I have traced some of my ancestors in the United States as far back as the late 1600s. Most were enslaved until the general emancipation. A lucky few were free well before that. But the first ancestor I have found on a voting roll was one of my great-grandfathers who registered to vote in Los Angeles on August 21,1888. During that period he was in his twenties, and like many blacks in Los Angeles before the twentieth century, he lived in the downtown area now called the historic district. The neighborhood, heavily populated by non-white people, featured a street called Calle de Los Negros, or more immediately pejorative in English, N-word Alley. Some people called it that for decades even well after the name was officially changed to Los Angeles Street in the late 1800s. My great-grandfather worked as a waiter and porter at various venues, including the Los Angeles Athletic Club. The club, founded in 1880, was created to offer a leisure space for "the best young men in the community." Women were welcome only at a few events. Like many public spaces at the time, blacks were entirely barred at the Athletic Club except as workers until the 1960s, and for at least a dozen years after that blacks were rarely admitted. This was the same club where I held a student membership 100 years after my great-grandfather had worked there. I was one of very, very few black members at the club, even then.
I am struck by two things. First, as someone born into a family of Louisiana gens de couleur near the start of the Civil War, my great-grandfather may have been one of the very first people in his family with access to the vote. Members of his family who stayed in Louisiana likely could not vote until after the Voting Rights Act, and even then they may have had difficulty exercising their rights.

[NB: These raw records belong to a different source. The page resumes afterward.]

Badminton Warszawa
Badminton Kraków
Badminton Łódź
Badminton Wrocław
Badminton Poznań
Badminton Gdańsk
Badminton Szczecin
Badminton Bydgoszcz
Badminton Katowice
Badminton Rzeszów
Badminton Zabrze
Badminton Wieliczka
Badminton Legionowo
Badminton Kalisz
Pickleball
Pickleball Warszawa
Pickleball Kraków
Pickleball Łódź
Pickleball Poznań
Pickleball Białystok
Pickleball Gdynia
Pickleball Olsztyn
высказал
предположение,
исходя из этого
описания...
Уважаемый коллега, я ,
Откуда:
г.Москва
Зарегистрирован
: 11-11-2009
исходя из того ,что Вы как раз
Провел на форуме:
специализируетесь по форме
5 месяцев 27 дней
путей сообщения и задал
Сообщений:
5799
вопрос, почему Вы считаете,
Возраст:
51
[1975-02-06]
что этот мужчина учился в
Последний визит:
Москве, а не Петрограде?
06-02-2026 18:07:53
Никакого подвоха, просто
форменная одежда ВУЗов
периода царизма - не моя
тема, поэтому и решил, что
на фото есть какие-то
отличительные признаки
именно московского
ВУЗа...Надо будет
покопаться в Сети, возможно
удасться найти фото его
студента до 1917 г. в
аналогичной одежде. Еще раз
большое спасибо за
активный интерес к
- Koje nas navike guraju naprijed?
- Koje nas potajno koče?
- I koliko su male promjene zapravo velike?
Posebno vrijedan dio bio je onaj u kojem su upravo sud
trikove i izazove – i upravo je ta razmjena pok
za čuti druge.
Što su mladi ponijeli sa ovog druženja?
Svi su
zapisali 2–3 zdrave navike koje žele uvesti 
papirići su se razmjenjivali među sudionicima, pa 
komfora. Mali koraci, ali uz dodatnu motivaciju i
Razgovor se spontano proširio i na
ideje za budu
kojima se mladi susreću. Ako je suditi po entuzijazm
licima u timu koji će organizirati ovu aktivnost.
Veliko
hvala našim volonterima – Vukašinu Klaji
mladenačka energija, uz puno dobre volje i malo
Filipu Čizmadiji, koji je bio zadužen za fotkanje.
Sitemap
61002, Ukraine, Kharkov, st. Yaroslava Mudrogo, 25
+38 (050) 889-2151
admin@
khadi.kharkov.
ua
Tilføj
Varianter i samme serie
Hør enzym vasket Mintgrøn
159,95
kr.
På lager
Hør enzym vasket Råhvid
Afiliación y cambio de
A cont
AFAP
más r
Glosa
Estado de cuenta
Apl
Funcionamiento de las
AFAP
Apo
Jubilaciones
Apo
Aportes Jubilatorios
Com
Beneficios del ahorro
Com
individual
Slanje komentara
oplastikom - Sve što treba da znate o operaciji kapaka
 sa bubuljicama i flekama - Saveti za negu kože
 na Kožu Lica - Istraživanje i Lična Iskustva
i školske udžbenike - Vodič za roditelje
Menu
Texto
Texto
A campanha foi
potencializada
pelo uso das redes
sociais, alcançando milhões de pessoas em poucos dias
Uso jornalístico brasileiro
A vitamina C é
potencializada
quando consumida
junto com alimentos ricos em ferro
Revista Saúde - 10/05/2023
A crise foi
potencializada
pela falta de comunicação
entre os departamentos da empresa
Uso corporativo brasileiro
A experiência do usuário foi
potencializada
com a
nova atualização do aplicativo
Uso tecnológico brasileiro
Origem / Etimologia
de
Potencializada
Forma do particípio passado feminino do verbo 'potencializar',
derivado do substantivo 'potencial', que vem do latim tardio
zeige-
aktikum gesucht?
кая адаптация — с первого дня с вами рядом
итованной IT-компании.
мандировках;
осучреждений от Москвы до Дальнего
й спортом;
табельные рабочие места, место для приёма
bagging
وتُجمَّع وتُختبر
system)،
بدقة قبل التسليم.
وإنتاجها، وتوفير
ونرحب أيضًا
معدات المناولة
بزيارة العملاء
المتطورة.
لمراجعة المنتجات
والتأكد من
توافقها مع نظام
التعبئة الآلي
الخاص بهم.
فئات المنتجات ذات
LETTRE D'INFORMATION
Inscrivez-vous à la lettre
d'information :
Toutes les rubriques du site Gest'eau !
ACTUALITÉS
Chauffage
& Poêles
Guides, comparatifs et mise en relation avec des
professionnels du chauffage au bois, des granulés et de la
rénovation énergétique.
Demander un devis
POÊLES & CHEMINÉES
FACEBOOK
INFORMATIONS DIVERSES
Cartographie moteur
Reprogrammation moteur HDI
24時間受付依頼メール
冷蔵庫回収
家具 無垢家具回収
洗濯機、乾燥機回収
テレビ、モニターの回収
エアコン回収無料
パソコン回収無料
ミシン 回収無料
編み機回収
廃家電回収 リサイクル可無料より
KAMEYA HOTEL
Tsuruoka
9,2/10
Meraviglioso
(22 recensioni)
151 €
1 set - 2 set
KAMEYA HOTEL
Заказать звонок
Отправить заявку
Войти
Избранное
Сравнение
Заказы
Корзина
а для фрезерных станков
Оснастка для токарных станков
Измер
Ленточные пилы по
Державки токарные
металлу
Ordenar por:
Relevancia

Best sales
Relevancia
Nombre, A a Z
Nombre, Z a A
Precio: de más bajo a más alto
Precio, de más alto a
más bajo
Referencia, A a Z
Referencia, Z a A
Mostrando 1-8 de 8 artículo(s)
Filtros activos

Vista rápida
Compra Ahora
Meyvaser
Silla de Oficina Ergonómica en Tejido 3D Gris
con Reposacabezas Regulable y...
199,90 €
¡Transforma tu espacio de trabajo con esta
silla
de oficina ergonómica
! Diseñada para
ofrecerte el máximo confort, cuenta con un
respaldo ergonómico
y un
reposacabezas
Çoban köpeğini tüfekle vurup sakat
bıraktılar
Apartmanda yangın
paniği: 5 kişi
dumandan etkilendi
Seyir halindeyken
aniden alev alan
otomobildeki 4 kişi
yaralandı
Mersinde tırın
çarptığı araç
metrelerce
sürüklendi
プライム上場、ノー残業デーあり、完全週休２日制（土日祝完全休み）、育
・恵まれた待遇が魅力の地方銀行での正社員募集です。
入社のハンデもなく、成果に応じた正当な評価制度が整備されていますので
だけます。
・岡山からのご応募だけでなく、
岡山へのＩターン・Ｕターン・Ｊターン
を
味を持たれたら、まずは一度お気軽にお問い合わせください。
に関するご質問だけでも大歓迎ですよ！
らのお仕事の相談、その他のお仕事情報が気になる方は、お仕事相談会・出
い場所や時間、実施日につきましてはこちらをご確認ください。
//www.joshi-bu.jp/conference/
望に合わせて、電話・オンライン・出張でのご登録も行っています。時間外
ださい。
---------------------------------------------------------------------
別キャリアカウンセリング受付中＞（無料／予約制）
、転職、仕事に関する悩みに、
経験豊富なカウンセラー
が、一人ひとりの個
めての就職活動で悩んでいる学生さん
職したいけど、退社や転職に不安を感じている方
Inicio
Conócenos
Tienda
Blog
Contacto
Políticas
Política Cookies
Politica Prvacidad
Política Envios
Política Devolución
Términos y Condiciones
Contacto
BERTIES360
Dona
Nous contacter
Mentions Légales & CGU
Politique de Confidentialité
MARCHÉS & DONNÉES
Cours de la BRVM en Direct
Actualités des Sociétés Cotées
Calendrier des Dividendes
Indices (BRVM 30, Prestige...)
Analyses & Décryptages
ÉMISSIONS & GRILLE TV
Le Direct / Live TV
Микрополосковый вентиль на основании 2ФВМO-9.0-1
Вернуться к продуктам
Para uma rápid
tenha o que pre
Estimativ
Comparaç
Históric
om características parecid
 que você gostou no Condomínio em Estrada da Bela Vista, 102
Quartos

Sadly, impediments to voting for people of color have never quite gone away, and suppression seems to be on the rise.
Next, with whatever else was going on in my great-grandfather’s life in the summer of 1888, including living in segregated conditions and working at segregated job sites, he managed to register to vote. His willingness to participate in the political process likely helped to shape the opportunities I have today.
Vote. Vote like your life depends on it. Because some of our lives do depend on it.